By Jerome A. Cohen
It is too early, of course, to adequately evaluate the outcome of the Meng Wanzhou extradition case. The PRC Government has not yet issued any explanation of its release of the two Michaels, and we do not know what will be done about the hapless Schellenberg’s politically-inspired death sentence still pending final review. We do have Hu Xijin’s warning in Global Times that the prosecutions of the two Michaels should alert other countries that they shouldn’t seek to detain Chinese international business personnel even in the course of a conventional extradition proceeding. Ironically, the PRC’s arbitrary detentions of the two Michaels warned the world’s law-abiding business people that they are risking their personal freedom by traveling to China. Moreover, the PRC itself has been very active, although often frustrated, in seeking to employ extradition and detention of suspects in many countries. A more civilized response to the US effort to extradite Ms. Meng than abusing the two Michaels in ways that have shamed the PRC before the international community might have been, if justified, for it to seek the extradition from a third country of Americans suspected of violating China’s criminal law, such as it is.
Although the US Government apparently settled the case more leniently than in some of the usual deferred prosecution agreements, these decisions have always involved a broad exercise of prosecutorial discretion, as do similar decisions not to proceed with prosecution of other cases that appear to meet the technical prerequisites to criminal conviction. (Full disclosure, long ago I served briefly as a federal prosecutor in Washington, DC). Yet anyone who reads the DOJ’s summary of the case and the statement of facts accepted by Ms. Meng will see that the DOJ received from her a powerful admission of intentional, continuing deceitful international business misconduct that should be noted by any foreign entity and executives doing business with China. This is also a vivid illustration and concrete explanation of why the USG seeks to punish foreigners – corporate and individual – who seek to use the US financial system while abusing it in violation of the laws that enable that system to be so valuable to the world.

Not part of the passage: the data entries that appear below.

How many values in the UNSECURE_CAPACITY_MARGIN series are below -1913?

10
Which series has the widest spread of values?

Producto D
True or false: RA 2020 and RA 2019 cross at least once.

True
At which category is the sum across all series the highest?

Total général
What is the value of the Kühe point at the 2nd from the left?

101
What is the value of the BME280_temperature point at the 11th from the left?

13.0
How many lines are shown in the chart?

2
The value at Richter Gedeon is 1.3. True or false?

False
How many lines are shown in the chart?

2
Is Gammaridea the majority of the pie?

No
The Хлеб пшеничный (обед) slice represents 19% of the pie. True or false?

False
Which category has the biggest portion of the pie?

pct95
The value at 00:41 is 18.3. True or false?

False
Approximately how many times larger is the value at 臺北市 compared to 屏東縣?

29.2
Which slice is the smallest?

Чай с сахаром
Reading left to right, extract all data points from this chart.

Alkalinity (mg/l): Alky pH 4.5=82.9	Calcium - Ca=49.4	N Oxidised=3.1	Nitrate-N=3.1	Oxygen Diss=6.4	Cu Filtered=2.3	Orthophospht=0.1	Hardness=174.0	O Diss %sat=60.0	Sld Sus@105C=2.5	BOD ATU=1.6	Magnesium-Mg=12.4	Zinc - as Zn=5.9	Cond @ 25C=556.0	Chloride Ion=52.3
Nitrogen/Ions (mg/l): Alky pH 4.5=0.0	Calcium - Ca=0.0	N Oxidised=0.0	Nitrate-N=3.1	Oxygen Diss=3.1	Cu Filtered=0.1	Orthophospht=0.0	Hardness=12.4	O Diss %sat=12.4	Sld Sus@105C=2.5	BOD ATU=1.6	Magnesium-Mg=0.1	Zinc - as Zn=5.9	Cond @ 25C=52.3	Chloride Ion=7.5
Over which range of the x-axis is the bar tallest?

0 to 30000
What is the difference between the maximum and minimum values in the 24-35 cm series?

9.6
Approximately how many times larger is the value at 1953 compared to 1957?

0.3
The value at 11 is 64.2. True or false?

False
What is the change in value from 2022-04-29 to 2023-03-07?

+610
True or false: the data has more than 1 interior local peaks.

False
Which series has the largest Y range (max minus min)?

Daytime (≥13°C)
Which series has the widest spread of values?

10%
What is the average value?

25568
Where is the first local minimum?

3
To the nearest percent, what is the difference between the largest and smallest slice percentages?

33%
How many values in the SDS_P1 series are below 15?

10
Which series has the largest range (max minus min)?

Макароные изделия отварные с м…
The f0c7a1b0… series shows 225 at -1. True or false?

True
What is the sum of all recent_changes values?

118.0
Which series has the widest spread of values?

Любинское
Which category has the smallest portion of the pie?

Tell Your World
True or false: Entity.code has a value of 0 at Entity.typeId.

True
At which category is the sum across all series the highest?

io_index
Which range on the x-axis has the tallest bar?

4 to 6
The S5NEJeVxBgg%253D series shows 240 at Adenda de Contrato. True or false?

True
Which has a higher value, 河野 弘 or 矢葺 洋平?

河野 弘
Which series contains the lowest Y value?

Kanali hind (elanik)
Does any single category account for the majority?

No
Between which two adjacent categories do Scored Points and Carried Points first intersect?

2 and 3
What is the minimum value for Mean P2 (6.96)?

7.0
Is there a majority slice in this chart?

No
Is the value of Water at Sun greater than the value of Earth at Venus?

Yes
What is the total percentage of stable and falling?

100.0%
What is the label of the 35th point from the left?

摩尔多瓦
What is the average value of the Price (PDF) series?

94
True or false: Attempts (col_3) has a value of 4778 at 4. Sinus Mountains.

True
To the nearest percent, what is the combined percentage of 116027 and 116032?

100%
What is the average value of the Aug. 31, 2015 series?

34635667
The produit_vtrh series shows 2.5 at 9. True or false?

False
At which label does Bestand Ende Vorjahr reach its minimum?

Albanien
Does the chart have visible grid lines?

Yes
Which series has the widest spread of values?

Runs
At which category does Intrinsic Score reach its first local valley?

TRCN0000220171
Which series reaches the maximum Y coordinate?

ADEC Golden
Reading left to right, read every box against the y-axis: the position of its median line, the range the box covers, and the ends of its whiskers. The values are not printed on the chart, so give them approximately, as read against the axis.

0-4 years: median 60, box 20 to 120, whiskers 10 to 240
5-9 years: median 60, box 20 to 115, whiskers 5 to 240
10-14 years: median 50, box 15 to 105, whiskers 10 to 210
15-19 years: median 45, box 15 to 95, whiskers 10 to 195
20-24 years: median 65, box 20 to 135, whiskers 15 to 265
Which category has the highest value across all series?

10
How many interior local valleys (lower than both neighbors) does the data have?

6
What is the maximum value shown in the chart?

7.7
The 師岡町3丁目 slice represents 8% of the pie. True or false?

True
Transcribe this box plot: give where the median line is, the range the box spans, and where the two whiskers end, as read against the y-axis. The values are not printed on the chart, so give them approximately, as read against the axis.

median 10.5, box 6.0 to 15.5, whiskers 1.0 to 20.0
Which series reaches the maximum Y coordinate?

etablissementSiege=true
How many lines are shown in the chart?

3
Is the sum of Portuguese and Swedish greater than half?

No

Another aspect worthy of consideration is what the case implies about the independence of the judiciary in Canada. Liberal democracies occasionally experience embarrassing exceptions to their practice of judicial independence of political authority. Yet in those countries whose legal systems generally inspire respect, judicial independence does exist in practice, especially in the national and prominent state or provincial court systems and despite judges’ varied philosophical predispositions in outlook. The Canadian system certainly seems to take judicial independence seriously. Indeed, in the Meng case none of the three governments involved in the dispute seemed eager to allow the matter to be decided, at least in part, by the Canadian courts. The Canadian hearing judge was in a very tight spot. She reportedly conducted the hearings fairly and intelligently, although I personally thought she allowed the proceedings to drag on at too great length, given the consequences for the unfairly detained Michaels. My hope was that, in the absence of a political settlement, she would soon decide to deny extradition on the ground that President Trump had converted an originally legitimate request into a political act that justified denial in accordance with accepted extradition law and practice. That might have been thought by some to be stretching traditional extradition jurisprudence and the USG might have felt obligated to spur the Canadian Government to appeal the decision, which could have made the case drag on for a couple of more years. Yet the Biden administration might instead have gratefully acquiesced in the decision, which would have put the onus on Trump rather than the DOJ. But that would have resulted in no powerful admission of wrongdoing by Ms. Meng.
Let’s see how the PRC spins the immediate release of the two Michaels. It will be difficult to conceal the implicit repudiation of its previous pretense that its legal system had been operating without regard to the Meng case. The PRC’s actions in this case have revealed for all to see that its criminal justice system is cruel and arbitrary in many respects, despite halting legislative and administrative reforms. The US DOJ can now go back to its preoccupation with trying to cure the injustices of America’s superior, yet deeply flawed, system. Canadian justice, which treated Ms. Meng admirably and made available very able defense lawyers, seems to have vindicated Prime Minister Trudeau’s oft-expressed confidence in the judicial system. Yet it too must wrestle with the perennial challenges of racism, poverty and inequalities of various kinds.